#### [Dataset excerpts]
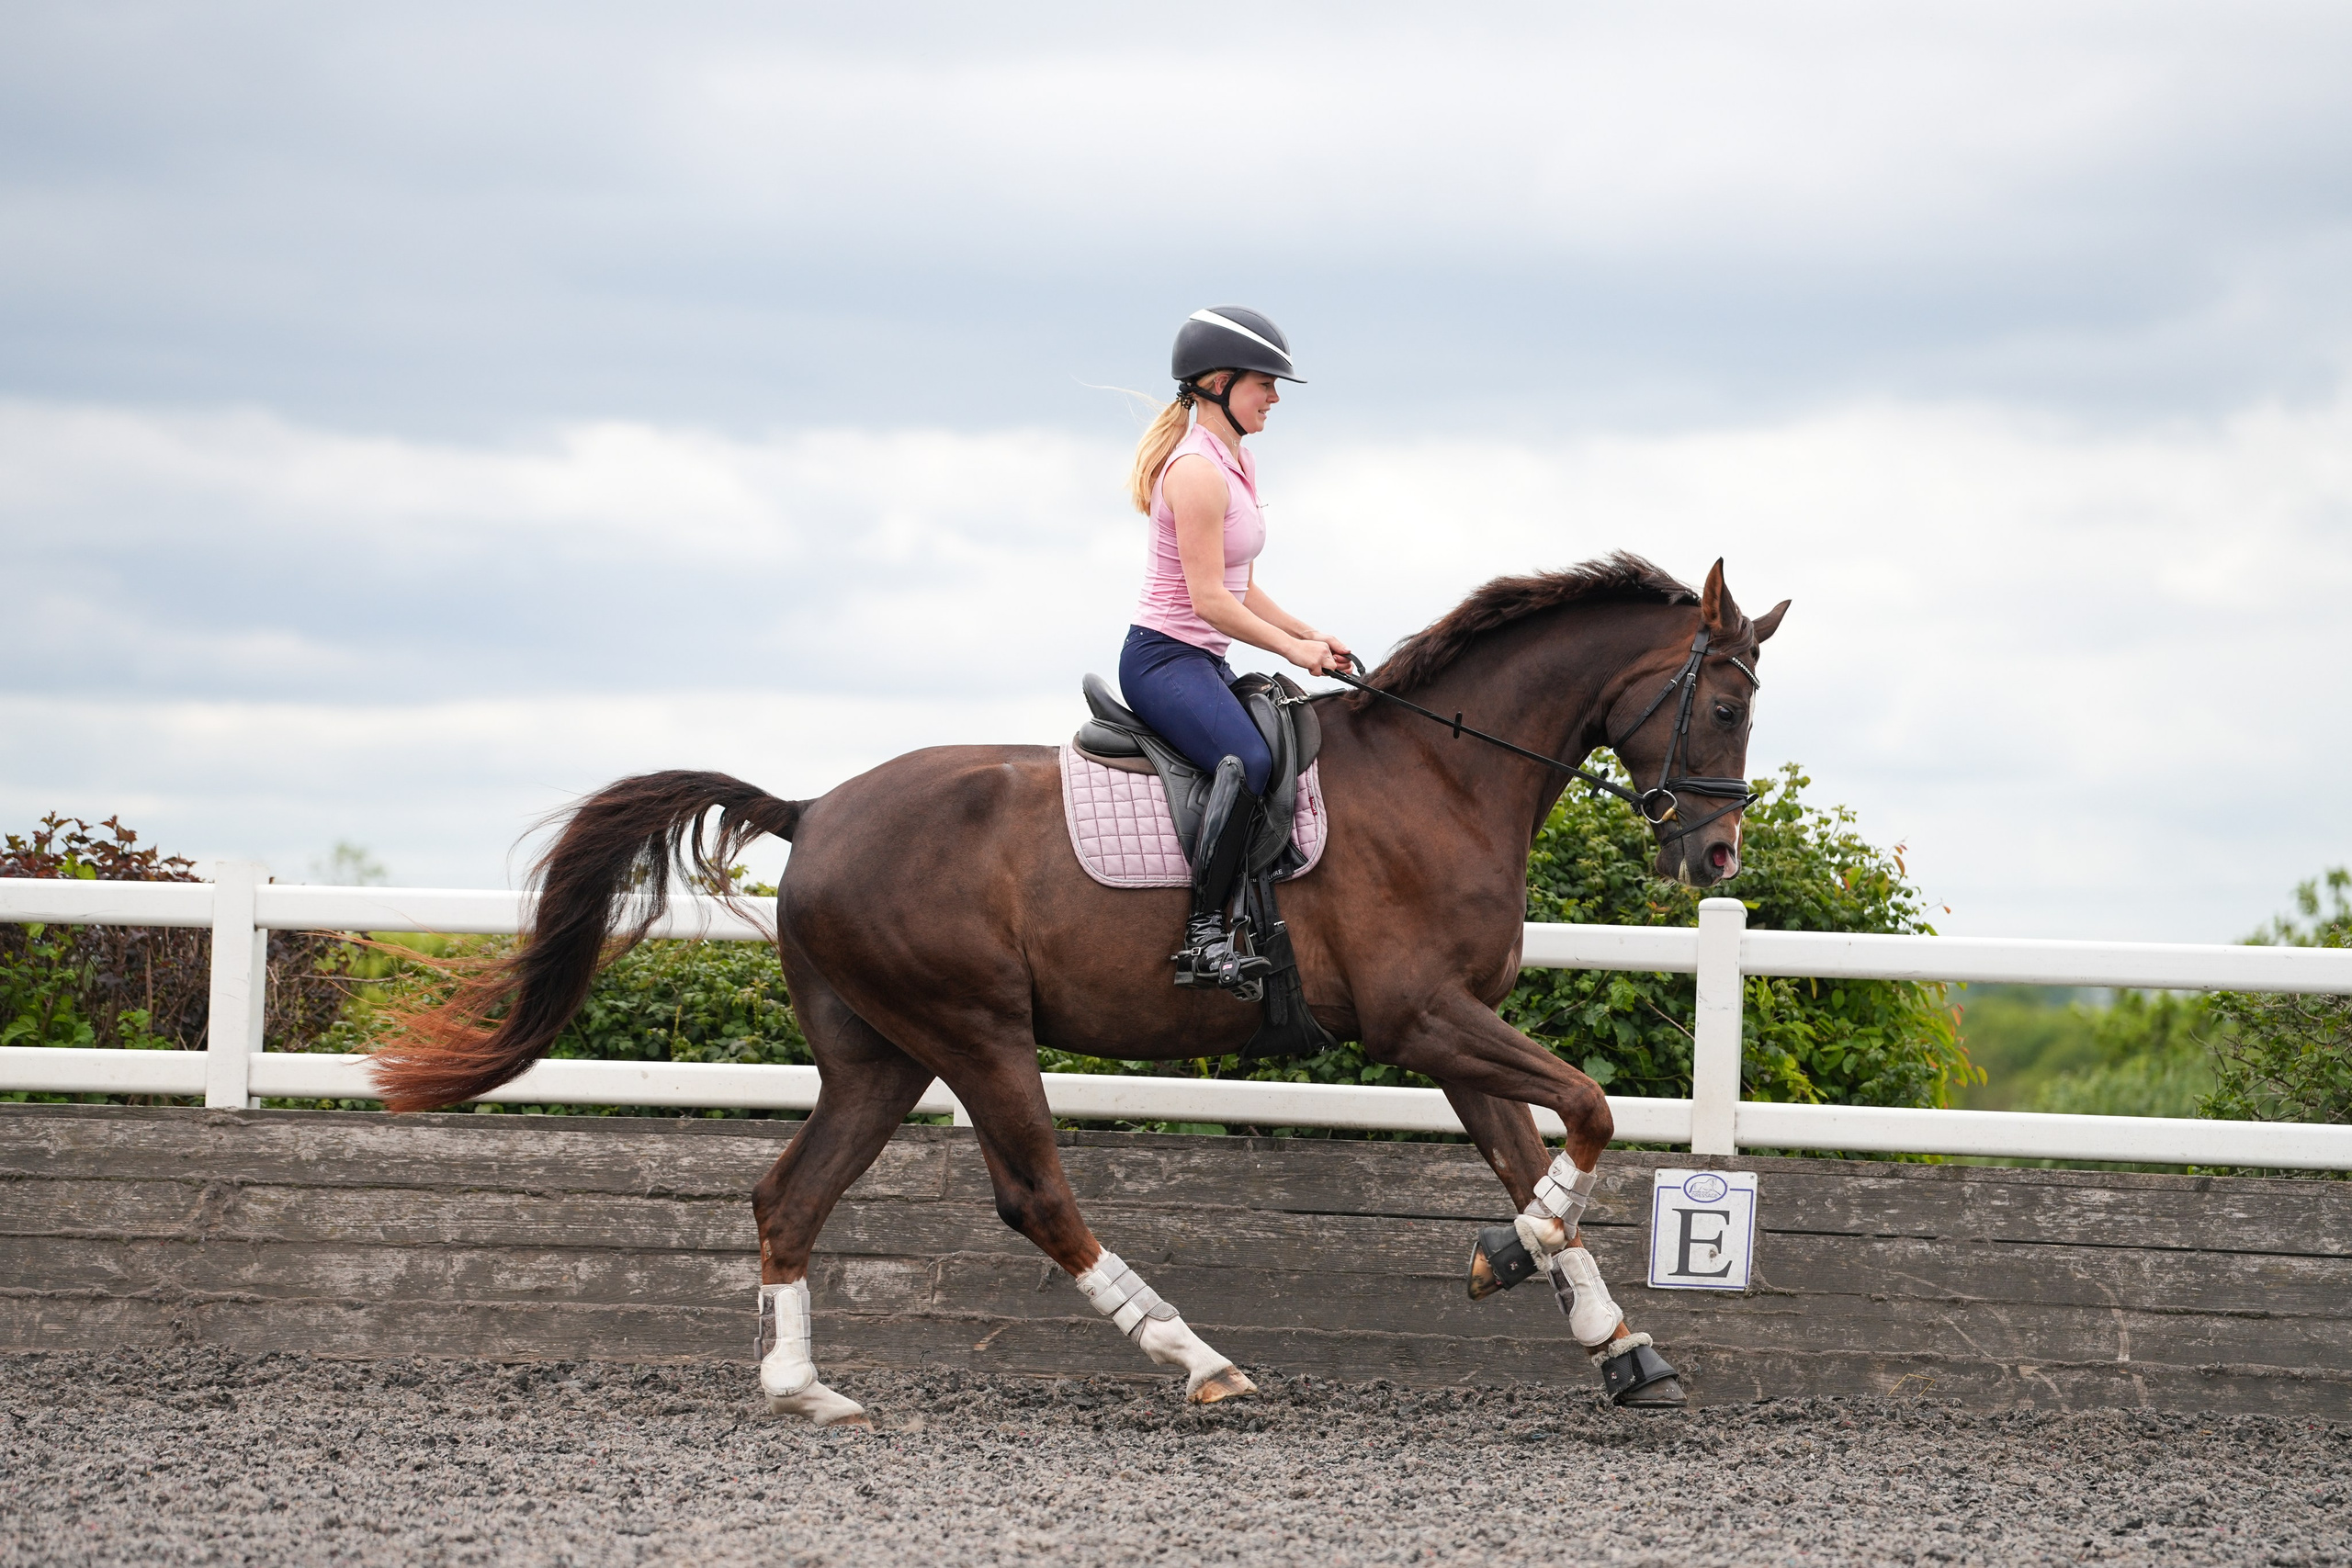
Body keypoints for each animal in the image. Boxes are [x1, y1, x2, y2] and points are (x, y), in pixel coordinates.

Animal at [369, 552, 1789, 1425]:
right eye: (1724, 705)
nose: (1713, 858)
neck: (1442, 778)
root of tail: (814, 809)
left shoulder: (1451, 1032)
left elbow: (1533, 1153)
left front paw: (1618, 1345)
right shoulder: (1419, 1019)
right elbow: (1590, 1112)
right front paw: (1512, 1262)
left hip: (880, 1054)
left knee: (792, 1194)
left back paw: (806, 1390)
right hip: (975, 1031)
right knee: (1035, 1198)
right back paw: (1196, 1359)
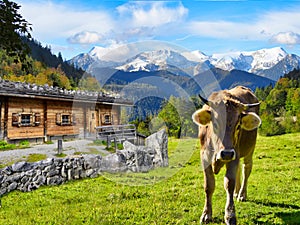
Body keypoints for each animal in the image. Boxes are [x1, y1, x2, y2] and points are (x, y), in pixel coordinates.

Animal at [192, 85, 260, 223]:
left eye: (238, 125)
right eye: (215, 124)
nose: (227, 153)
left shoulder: (235, 154)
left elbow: (229, 184)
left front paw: (230, 215)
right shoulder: (204, 157)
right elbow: (209, 185)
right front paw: (206, 214)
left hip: (249, 150)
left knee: (246, 169)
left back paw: (241, 194)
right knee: (239, 170)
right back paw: (237, 192)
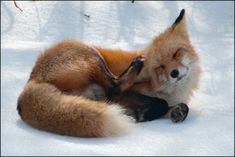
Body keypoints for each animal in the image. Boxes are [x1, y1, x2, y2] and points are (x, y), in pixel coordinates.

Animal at [17, 9, 200, 137]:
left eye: (176, 54)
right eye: (160, 67)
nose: (174, 73)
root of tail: (32, 79)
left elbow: (178, 106)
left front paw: (176, 111)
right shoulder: (124, 96)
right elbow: (160, 103)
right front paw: (146, 113)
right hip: (92, 56)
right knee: (114, 85)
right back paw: (135, 67)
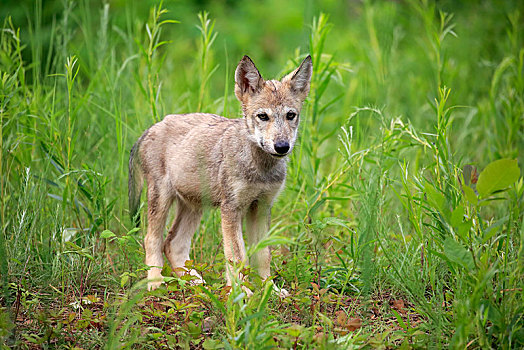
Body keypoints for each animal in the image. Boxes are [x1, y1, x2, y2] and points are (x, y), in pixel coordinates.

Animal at [129, 54, 314, 296]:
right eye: (263, 116)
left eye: (290, 115)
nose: (282, 146)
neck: (260, 168)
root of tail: (152, 127)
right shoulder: (231, 210)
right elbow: (237, 256)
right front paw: (242, 294)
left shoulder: (262, 207)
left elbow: (263, 256)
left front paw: (269, 290)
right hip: (161, 200)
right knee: (152, 239)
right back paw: (156, 283)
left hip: (194, 206)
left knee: (172, 243)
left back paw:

#### [Exercise]
Say how many lines in the entries above contain the string "tail", offering no other words.

#### [Task output]
3